アレンジ特訓 17回目 2
「さて、奏君達には注意されてしまうだろう点はわかるのかな?」
演劇部の2人は理解していそうなので奏は有音と一緒に答える事に決めた。
まずは有音が誰もがやってしまいがちな事を言う。
「良くないと思ってもつい、というのが刺し箸。箸でつかみにくくて面倒だっておかず類を刺す方法。それから手が届く範囲におかず皿がある、だから箸で寄せてしまう。これも注意されましたね」
彼女がいくつか思った話をしたので次は自分の番だと奏が伝えた。
「箸で人を指すなとか、食べたい物を決めてなかったから迷って箸をあちこちに動かす。箸を口の中に入れたら汚いと言われたりしましたよ」
普通の生活をしているだけでもマナーらしき物は学べるものだ。マナーの担当教員が覚えておいて損はないと和食のマナーを列挙した。
・刺し箸
火の通りを確認している様に見える。箸は挟み持つものだという事から
・迷い箸
見た目が美しくない。箸に食べ物のかけらがついていてそれが落ちたら何か嫌というのも有り
・寄せ箸
見た目が良くない、それに尽きる
・ねぶり箸
見てしまったら不快 それに尽きる
・渡し箸
ご飯食べ終わりましたの合図と受け取られるかも。地域によって縁起も悪い
※渡し箸 追加
葬儀の一シーンを注目すればわかる。
死者の骨を拾う時の動作とそっくり→縁起の問題
・たて箸
仏教徒の人達は特にわかる。強飯を出す時にそれを調べる様にという作法のなごり
・2人箸
大皿料理の時に注意。2人以上で同じ皿から取っているのは奪い合っているかの様だ。
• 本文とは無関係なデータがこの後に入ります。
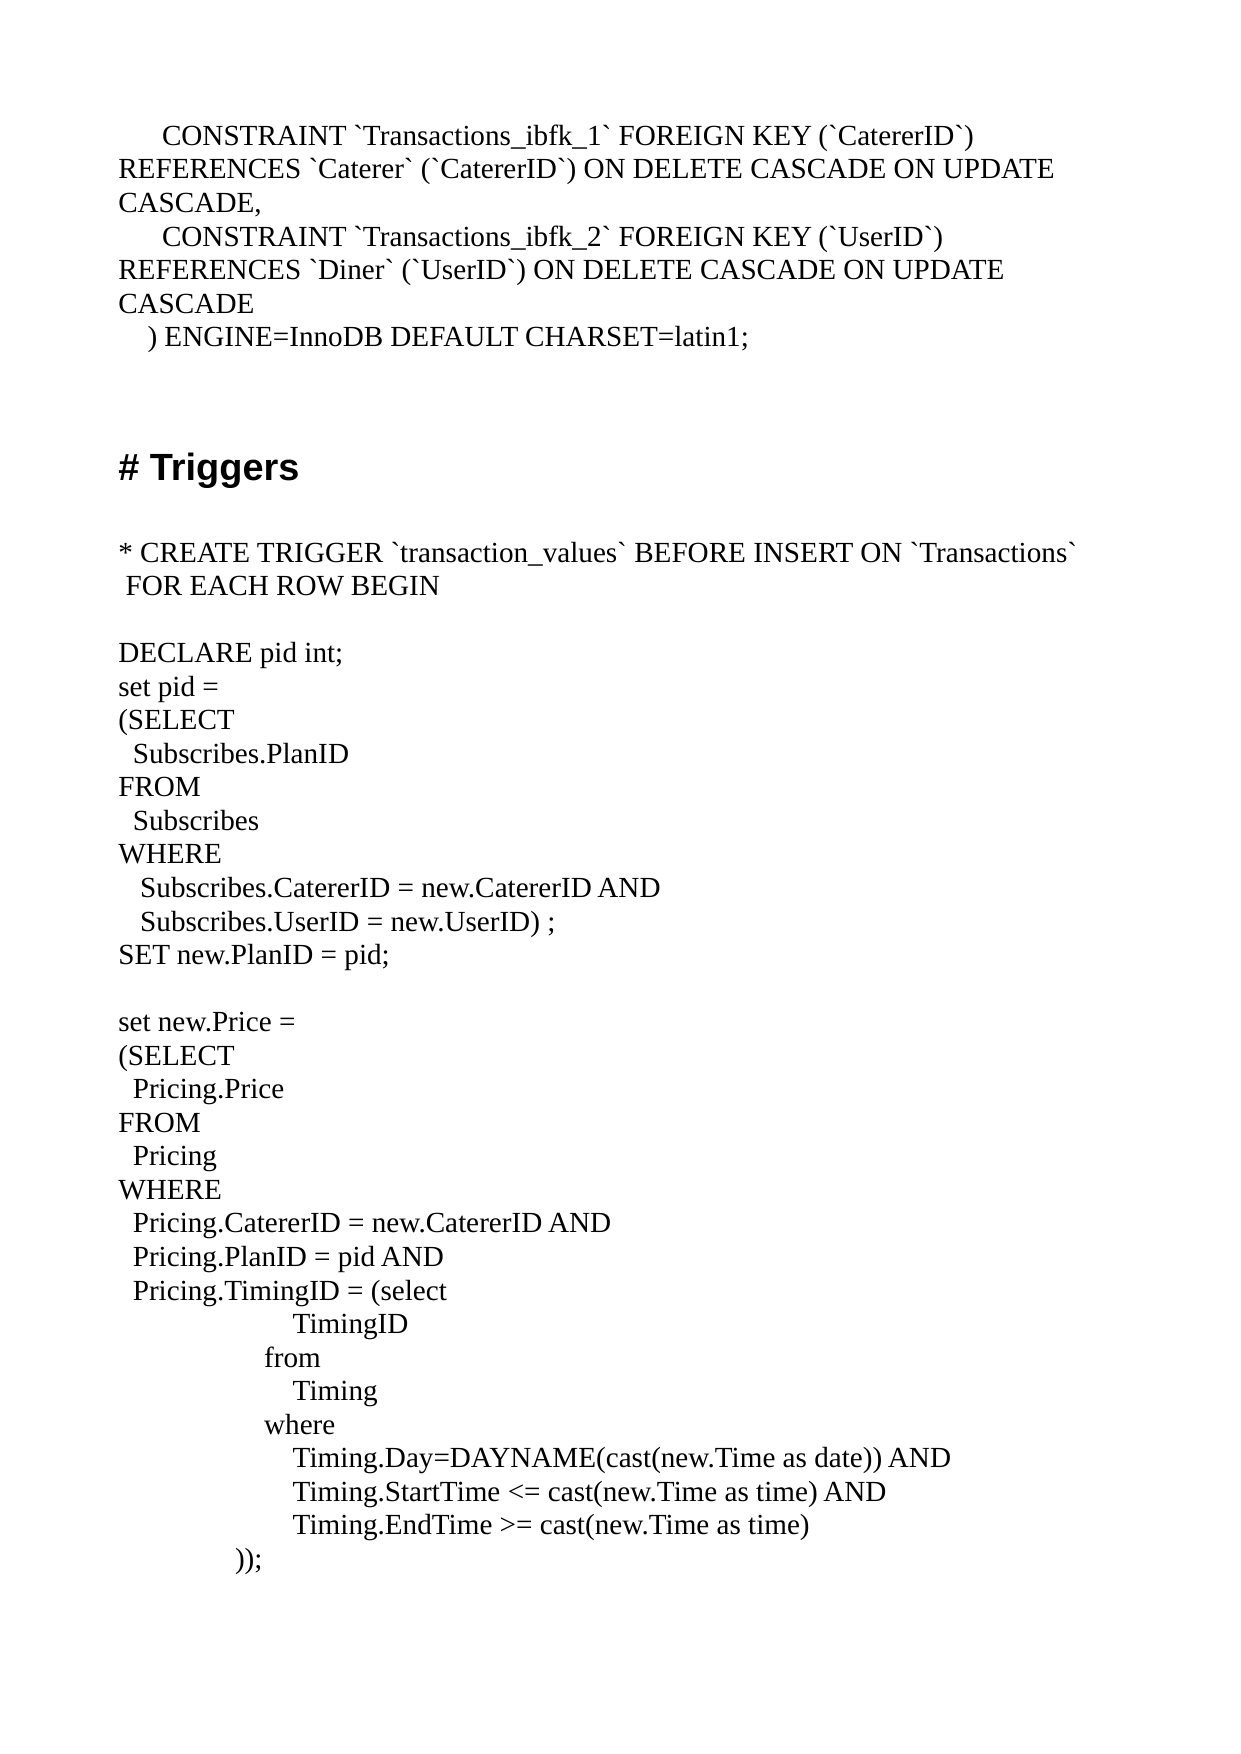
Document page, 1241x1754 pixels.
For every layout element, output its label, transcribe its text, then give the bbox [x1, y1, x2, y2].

text Timing.StartTime <= cast(new.Time as time) AND [118, 1474, 1122, 1507]
text Subscribes.PlanID [118, 736, 1122, 769]
text Pricing.Price [118, 1071, 1122, 1105]
text WHERE [118, 837, 1122, 870]
text WHERE [118, 1172, 1122, 1206]
text FOR EACH ROW BEGIN [118, 568, 1122, 602]
text ) ENGINE=InnoDB DEFAULT CHARSET=latin1; [118, 319, 1122, 353]
text Subscribes.UserID = new.UserID) ; [118, 904, 1122, 937]
text CONSTRAINT `Transactions_ibfk_2` FOREIGN KEY (`UserID`) REFERENCES `Diner` (`UserID`) ON DELETE CASCADE ON UPDATE CASCADE [118, 219, 1122, 319]
text (SELECT [118, 1038, 1122, 1071]
text * CREATE TRIGGER `transaction_values` BEFORE INSERT ON `Transactions` [118, 535, 1122, 568]
text SET new.PlanID = pid; [118, 937, 1122, 971]
subtitle # Triggers [118, 445, 1122, 489]
text FROM [118, 1105, 1122, 1138]
text Timing.EndTime >= cast(new.Time as time) [118, 1507, 1122, 1541]
text Timing.Day=DAYNAME(cast(new.Time as date)) AND [118, 1440, 1122, 1474]
text where [118, 1407, 1122, 1440]
text FROM [118, 769, 1122, 803]
text Subscribes [118, 803, 1122, 837]
text )); [118, 1541, 1122, 1574]
text Pricing [118, 1138, 1122, 1172]
text (SELECT [118, 702, 1122, 736]
text DECLARE pid int; [118, 635, 1122, 669]
text CONSTRAINT `Transactions_ibfk_1` FOREIGN KEY (`CatererID`) REFERENCES `Caterer` (`CatererID`) ON DELETE CASCADE ON UPDATE CASCADE, [118, 118, 1122, 219]
text set new.Price = [118, 1004, 1122, 1038]
text Pricing.TimingID = (select [118, 1273, 1122, 1306]
text set pid = [118, 669, 1122, 702]
text Timing [118, 1373, 1122, 1407]
text Subscribes.CatererID = new.CatererID AND [118, 870, 1122, 904]
text Pricing.PlanID = pid AND [118, 1239, 1122, 1273]
text from [118, 1340, 1122, 1373]
text TimingID [118, 1306, 1122, 1340]
text Pricing.CatererID = new.CatererID AND [118, 1206, 1122, 1239]
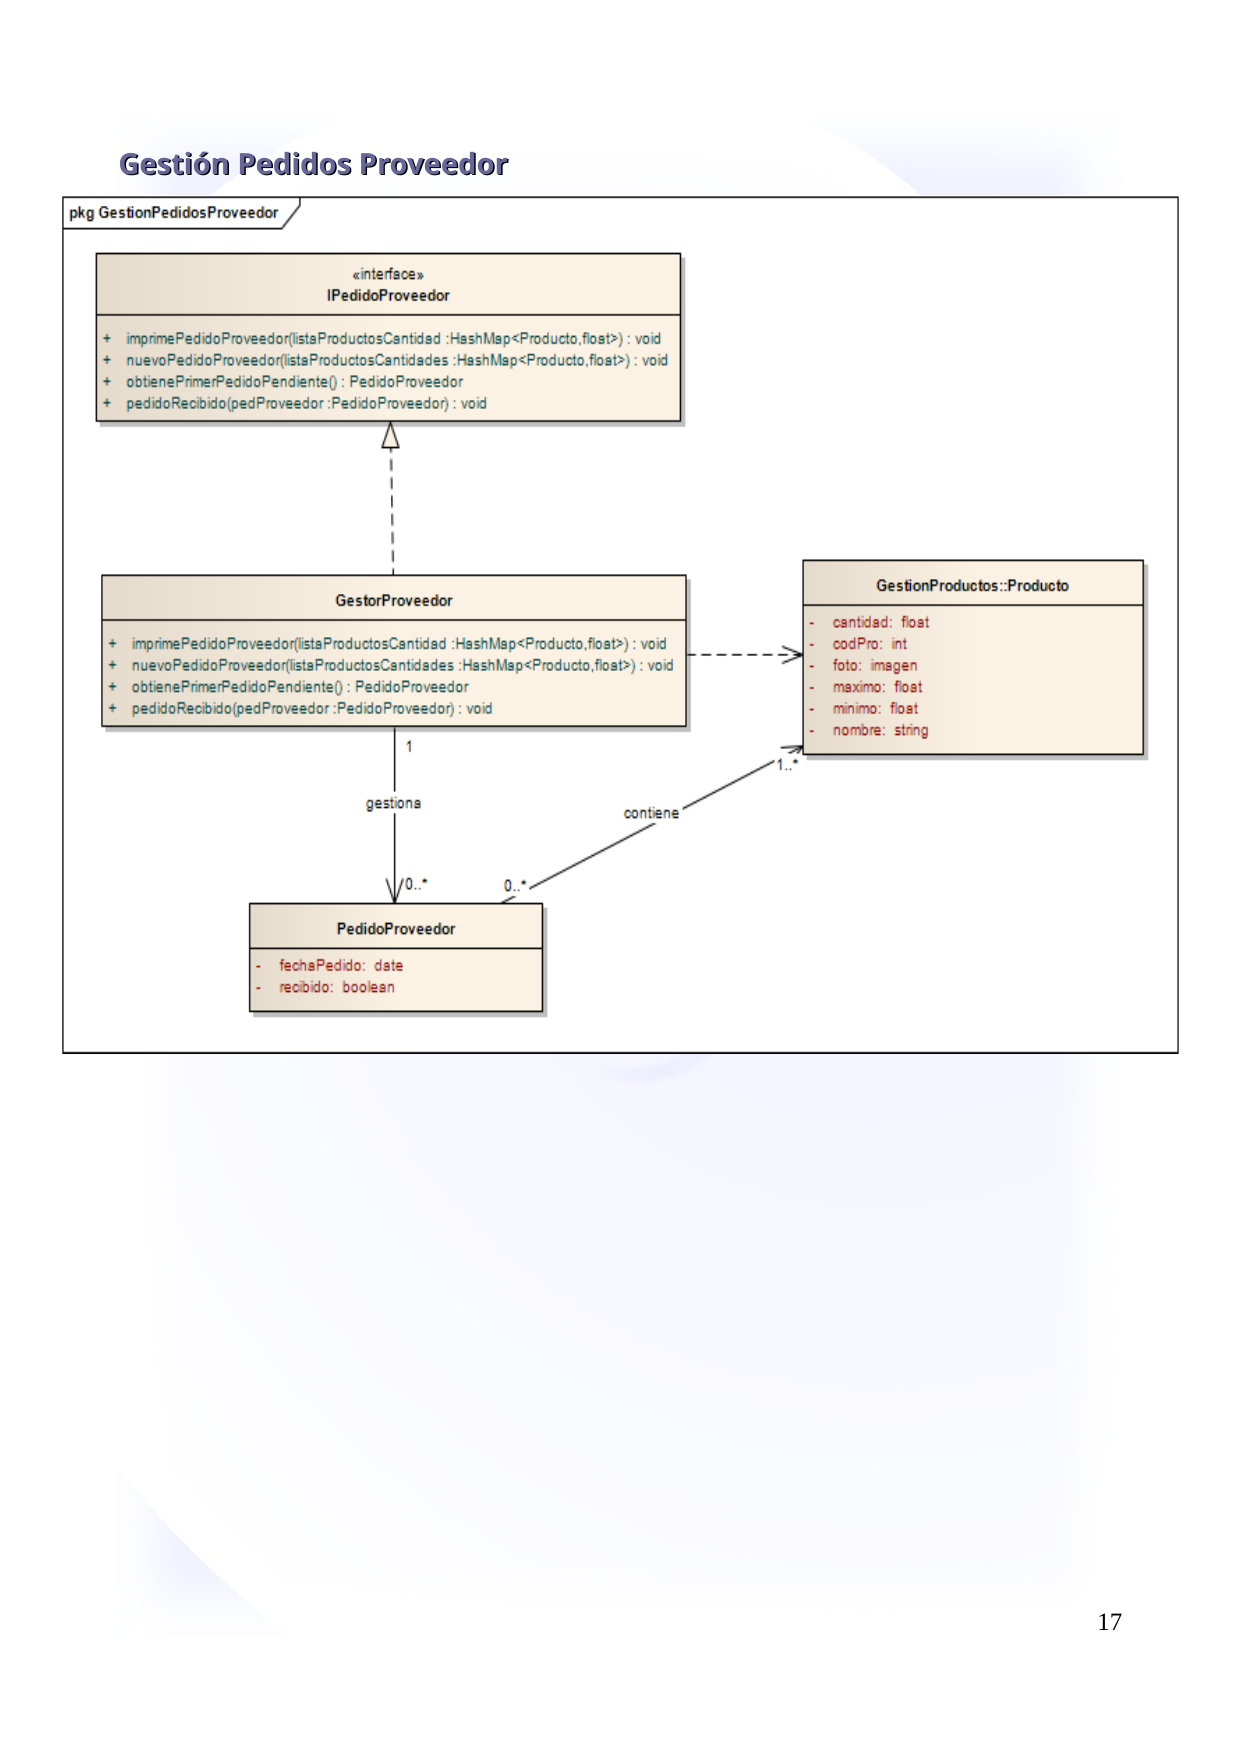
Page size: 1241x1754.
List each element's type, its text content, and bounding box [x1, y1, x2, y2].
作法の問題
・そら箸
一度大皿から取ったおかずを戻す。何かついていた? と不快に思われかねない
・叩き箸
茶碗は楽器ではない。特にちびっこがやりがちなので何度も注意して学ばせよう
・涙箸
テーブルなどが汚れる
不快に感じる人も
「これだけあるが、ある意味では常識的な所作を何度も実践すれば自然な行動として表れてくるよ。では今日はこれで」
なかなか考えさせられる授業が今回の授業の最後のコマ。私達は部活日なので家庭科室まで足を動かした。